Avec ça, elle se retourna et sortit, laissant les pans de la tente danser violemment derrière elle.
« Eh bien, ça arrivera » Dit Alex, serrant ma main.
« Je vais m'assurer qu'elle va bien » Dit Jas, soufflant. Ses yeux se reposèrent sur Maddie, et elle sourit timidement. « J'espère que tu es prête pour demain »
« Et il n'en resta plus que quatre » Murmurai-je. Je la regardai partir, me demandant ce qu'il fallait faire, entouré de toute cette folie.
Et encore une fois, je n'eus pas de réponse.
***
La lumière du lever de soleil réveillait déjà les oiseaux, mais le ciel était toujours assez sombre pour que la ville ait l'air de briller doucement.
Cela prit du temps, mais nous avions réussi à emmener tout le monde dans le Pot-Pourri sans trop de problème. Les gardes étaient occupés dans la capitale, alors s'y faufiler ne demandait pas trop d'effort dès que les portes sont ouvertes. Désormais, nos forces étaient éparpillées dans le rayon de deux pâtés de maisons, prêtes à commencer à rassembler les Evos dans la salle de réunion voisine quand le temps sera venu.
Mais aucun d'entre nous ne s'attendait à ça.
Six longs jours plus tard, une foule d'Evos – plus que ce que je n'en avais jamais vu auparavant, plus que ce que je pouvais l'imaginer – nous étions réunis en une épaisse foule. Chacun d'entre eux tenait une bougie, et s'avançait dans la pièce emplie de photos et de symboles. Alex avait aperçu des roses éparpillées sur le sol, les pétales parfumant alors la pièce d'une douce odeur.
Mais l'étrangeté de cette situation ne fut pas la seule chose qui me fit soudainement me poser des questions à propos de ça, à propos de tout ça. Non, c'était aussi à cause de ce qu'il y avait d'écrit sur les symboles – en lettres tellement grande qu'on n'avait pas besoin de lunettes pour les lires :
SOUVENEZ-VOUS DE LA VIOLENCE. SOUVENEZ-VOUS DE LA CHUTE. LONGUE VIE AUX EVOS.
C'était un mémorial.
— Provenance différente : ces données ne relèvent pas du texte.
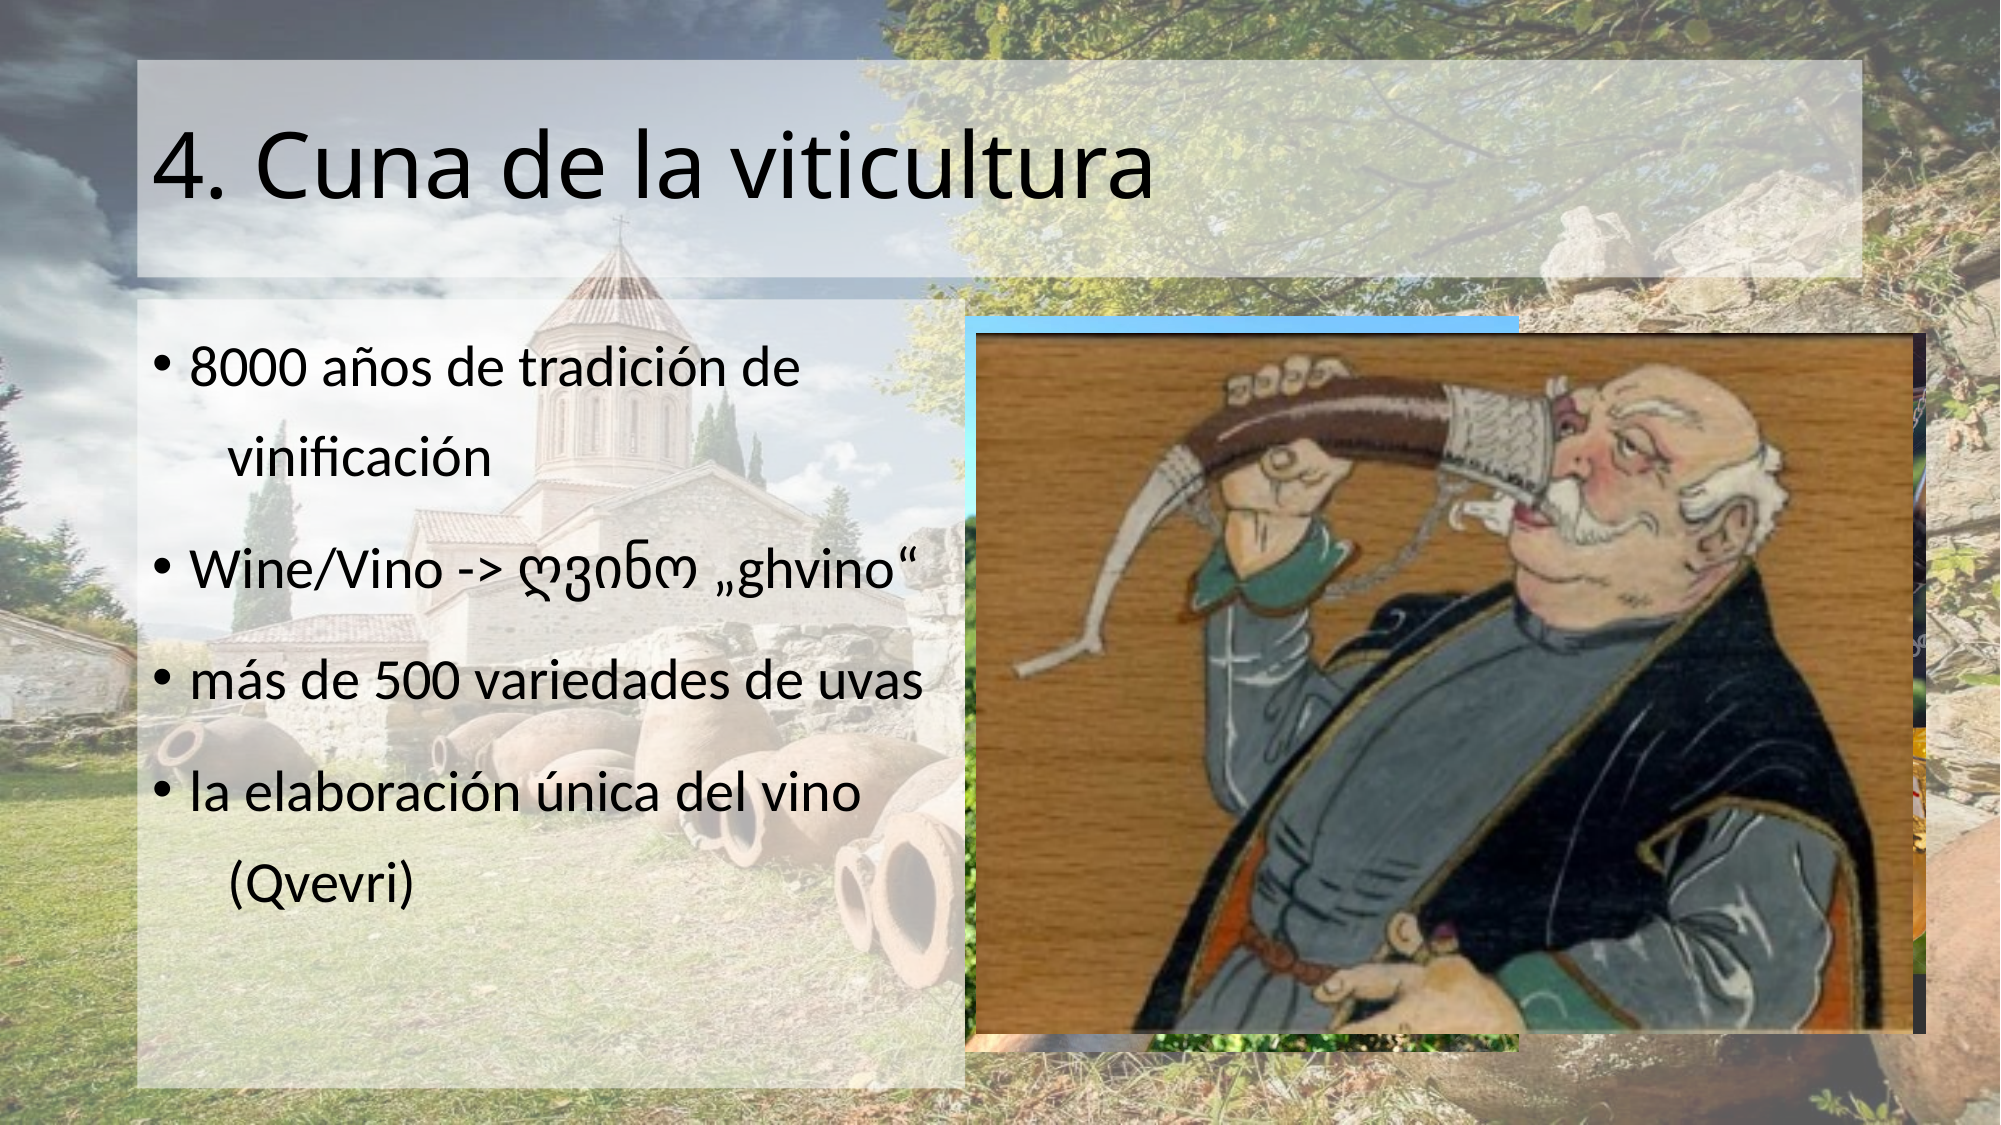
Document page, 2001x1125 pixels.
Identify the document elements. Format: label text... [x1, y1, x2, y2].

picture [965, 316, 1926, 1052]
list 8000 años de tradición de vinificación Wine/Vino -> ღვინო „ghvino“ más de 500 variedades de uvas la elaboración única del vino (Qvevri) [137, 299, 966, 1089]
title 4. Cuna de la viticultura [137, 59, 1863, 278]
Et pas n'importe lequel, un mémorial pour les victimes auxquelles personnes ne fait allusion, pour des vies que je ne savais pas qu'elles avaient été prises. D'une certaine façon, cela me donnait une impression de perversité à notre plan, comme si nous étions les tourmenteurs et eux les innocents.
« Tu le savais ? » Demandai-je la voix étouffée, les yeux posés sur Alex. « Tu savais que G42 les massacrait depuis tout ce temps ? »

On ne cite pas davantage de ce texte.